Они подошли совсем близко. Царь поднял руку и все остановились. Леонид наклонил копье и указал им на группу камней на берегу у самого края огромного лагеря.
Воины двинулись к камням.
Внезапно, заглушая легкий шелест их шагов по воде, раздался звук других шагов – по песку берега.
Леонид быстро двинулся вперед, показывая остальным, чтобы они последовали его примеру. В несколько секунд они оказались у камней и спрятались за ними. Руки сжали копья так, что побелели костяшки пальцев.
На фоне неба прорисовалось шесть силуэтов великолепных и мощных бессмертных, элитной гвардии Ксеркса. В темноте тускло белели наконечники их копий. В их поступи сквозила надменность и самоуверенность, кричащая о господстве их хозяина над человечеством.

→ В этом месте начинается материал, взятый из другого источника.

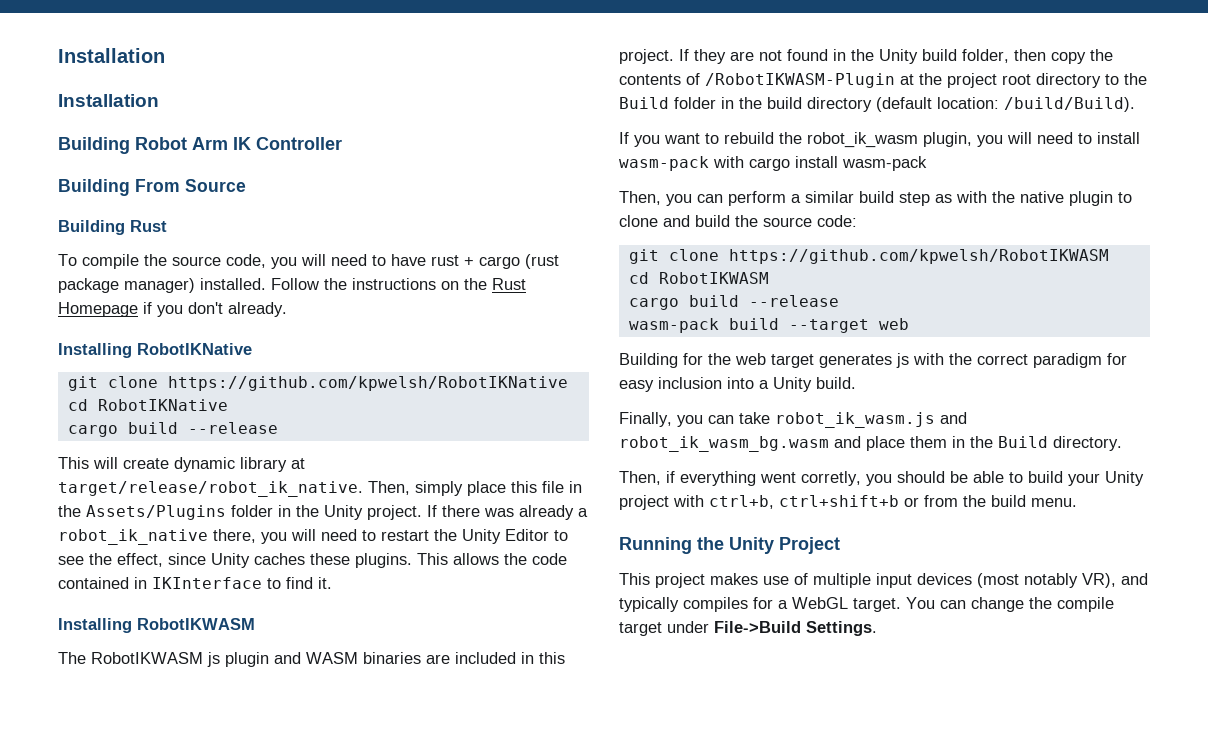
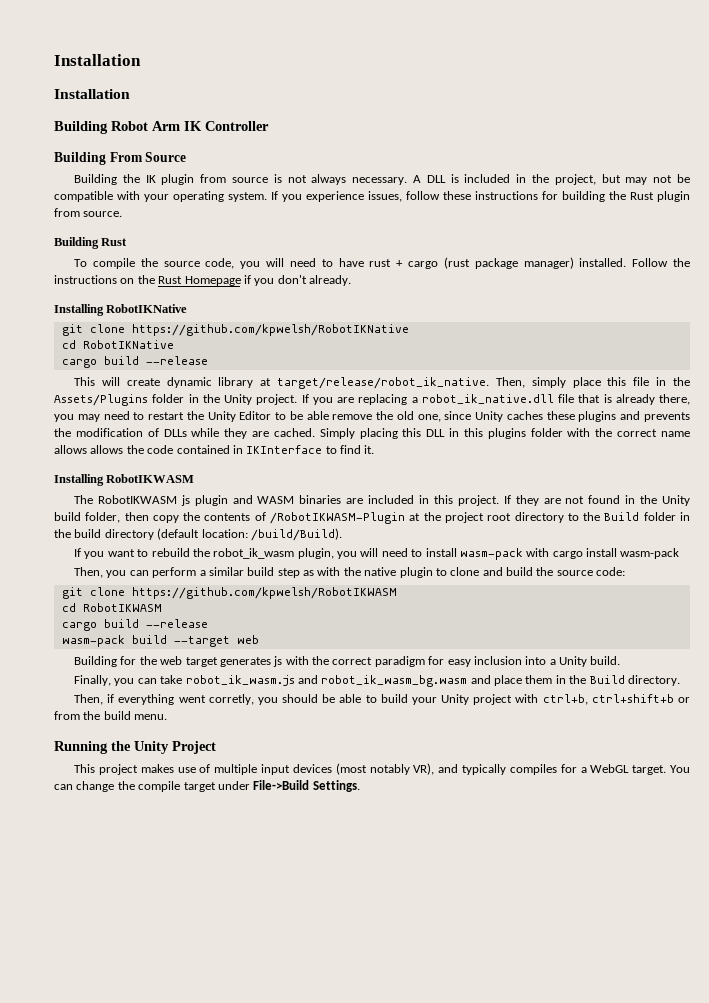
(246, 185) none -> [73,174,691,185] [54,191,690,202] [54,208,123,217] // Building the IK plugin from source is not always necessary. A DLL is included in the project, but may not be compatible with your operating system. If you experience issues, follow these instructions for building the Rust plugin from source.
[442,505,588,520] [58,529,208,545] there was already a robot_ik_native -> [312,394,655,405] you are replacing a robot_ik_native.dll file that is already
[291,529,316,541] will -> [77,414,100,422] may
[58,553,448,568] see the effect, since Unity caches these plugins. This -> [289,411,691,422] [54,428,691,439] [54,445,87,454] be able remove the old one, since Unity caches these plugins and prevents the modification of DLLs while they are cached. Simply placing this DLL in this plugins folder with the correct name allows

– Да, – тихо сказал Леонид.
И выскочил из-за камней. За ним последовало пятеро. Вполне возможно, что персы так и не успели их увидеть. Шесть копий взметнулись над плечами шести спартанцев, вложивших в удары вес собственных тел. Леонид увидел темное горло и почувствовал, как копье достигло цели; потом стоящая перед ним тень стала оседать назад, тщетно пытаясь ухватиться за воздух руками. Леонид ослабил хват копья, но не выпустил его из руки. С отработанной четкостью он повернул оружие. Человек упал, и древко копья задрожало в воздухе. После этого царь поставил одну ногу на обмякшее тело, перехватил копье и вытащил его.
Никаких звуков.
Леонид подал сигнал тем, что скрывались за камнями, и все тридцать человек бросились к лагерю персов.
Костры успели догореть, других источников света не было; из палаток доносилась музыка, истерические голоса и срывающийся смех женщин. Иногда одна из них начинала кричать, но через несколько секунд вопли стихали, переходя в плач, заглушаемый мужским хохотом.